At one table, a group of 5th-graders is looking up the ingredients for stuffed acorn squash by scanning codes into classroom iPods. At another, the students are reading about the history of acorn squash and other Native American foods.
With Thanksgiving less than two weeks away, it’s the perfect lesson for Beth Reed’s 5th-grade wellness class at the Brooklyn Arbor School in Williamsburg.
But this is no desk-bound exercise. In another part of the classroom, a group of students is busy draining cans of beans and corn, while others begin chopping sage and thyme from the classroom’s own herb garden.
Over the course of the period, each group will rotate through all the work stations, and by the end of the class they’ll all have had a hand in cooking — and eating — a slice of baked acorn topped with quinoa, beans and corn and seasoned with sage and thyme.
For Reed, there’s no better way to introduce students to healthy eating. “I’ve always had a passion for food,” says Reed. “We’re in charge of our health, and food is a great way to start.”

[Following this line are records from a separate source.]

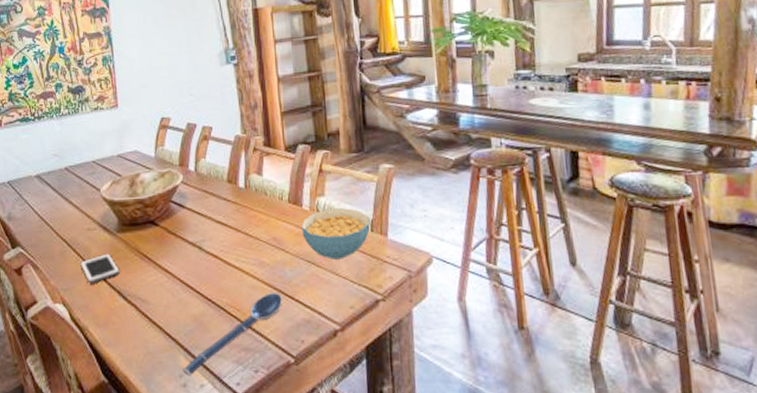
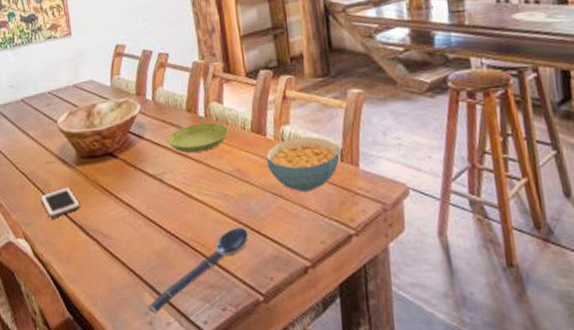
saucer: none [208,193,267,223] -> present [168,123,229,154]

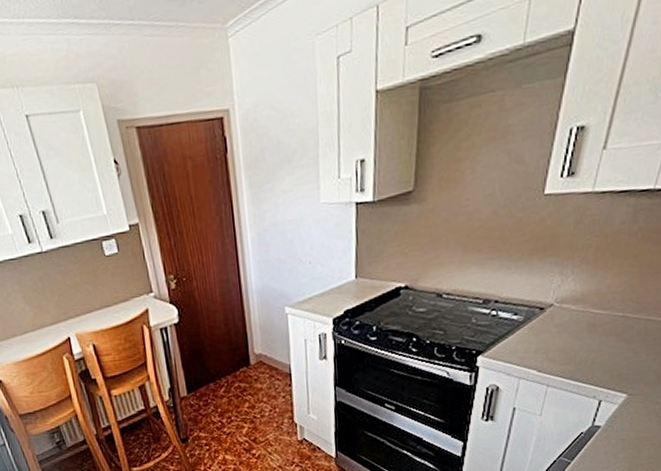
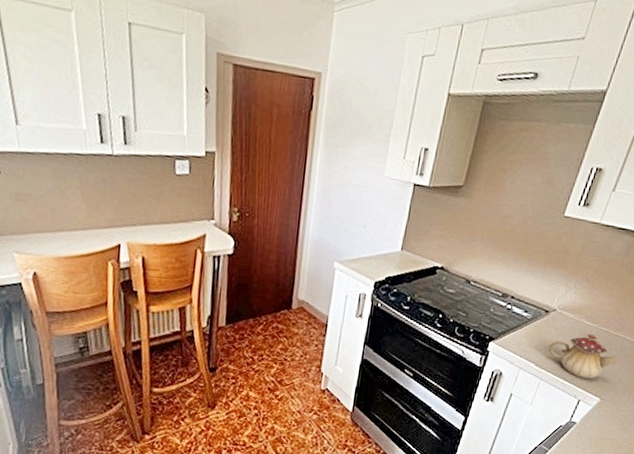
teapot: none [551,323,643,376] -> present [548,334,618,380]

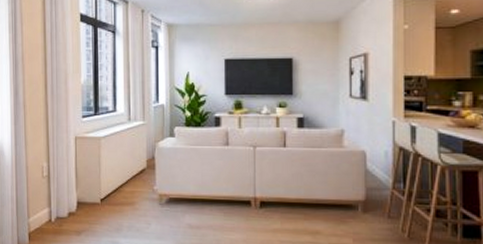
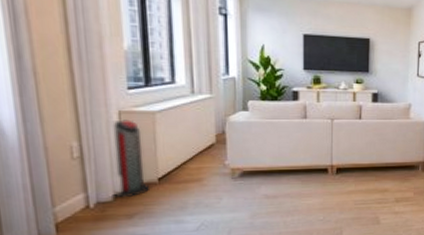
air purifier: none [68,144,93,216] -> present [112,119,149,198]

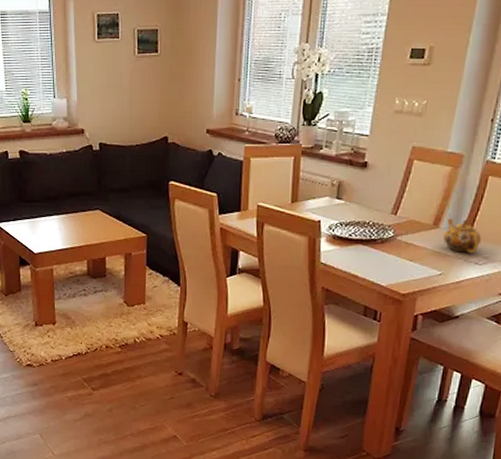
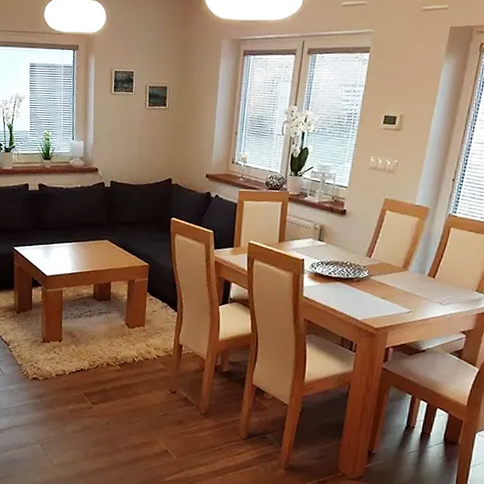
teapot: present [443,219,482,253] -> none [411,263,445,294]

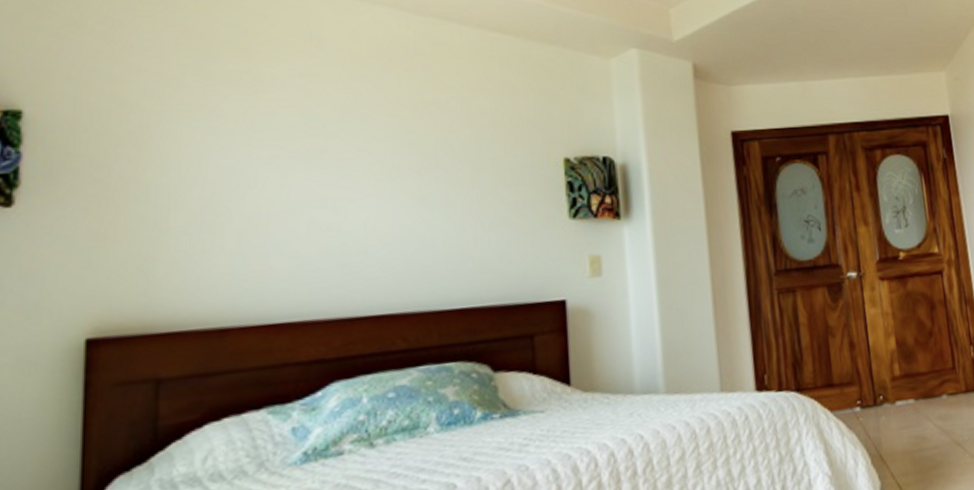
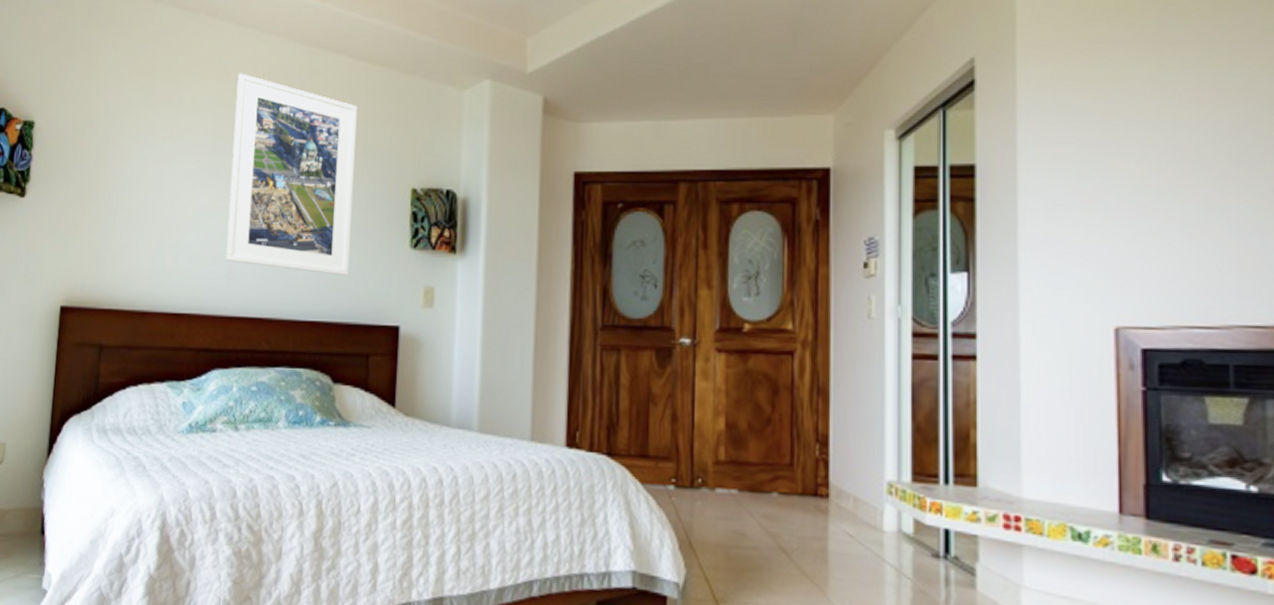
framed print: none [334,46,500,256] -> present [225,73,357,275]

Reed is one of the founding members of Brooklyn Arbor, which opened in 2012 as a magnet school with a focus on global and ethical studies. Money for the groceries used in the wellness program is raised through the Parent Association, grants and a portion of the sales from Farmigo, a community online farmers’ market where families and staff can purchase fresh produce to be delivered weekly to the school. Reed bought a portable, two-burner stove for $70 using her Teacher’s Choice allotment.
Reed has designed her own curriculum aligned with the school’s mission with units on gardening, composting, the school’s wellness committee and “mission nutrition,” in which her students learn to cook a healthy dish using local ingredients from area greenmarkets.
“Wellness is not just about cooking and exercise,” she says. “It’s also about taking care of the planet.”
Brooklyn Arbor is a zero-waste school that composts everything, Reed points out. During the cold months, tending the school’s garden becomes an opportunity for the class to rake leaves and clean up debris and to observe how the garden adapts to the change in season.
Laura Beck, a 4th-grade social studies teacher and the school’s chapter leader, says students are making connections in their other classes as a result of Reed’s work.
“Students can talk about Native Americans and the foods they ate,” says Beck. “Beth introduces students to foods around the world and discusses making healthy and ethical choices in the food you buy.”
It’s a winning approach, as far as her students are concerned. “I like that we get to try new foods,” says Kaelah, age 10, as she chops sage. “That’s learning, too.” For Bryana, another 5th-grader, Reed’s class is special. “I like that everyone is cooking — and the ingredients are on the board so we don’t forget,” she says.
Reed adapts her program for the early grades at the pre-K–5 school. The younger students raved about the rainbow smoothie they made in class — composed of strawberries, blueberries, oranges, bananas and kale — and about the pumpkin hummus and baked apples.
“We get positive feedback when students bring a recipe home,” says Reed. That’s led to a family cooking class once a month and the creation of two class cookbooks with favorite recipes.
When Reed noticed her 3rd-graders liked spicy chips — a brand loaded with additives — she introduced them to kale chips with chili powder.
“I’m always trying to combat junk food,” says Reed, who is also a mentor in the Department of Education’s Office of School Wellness. A video she made with one class extols the virtues of citrus water over sugary sodas.
At home after a long day at school, she’ll relax the best way she knows how — by cooking.
“It’s a nice de-stresser,” she says.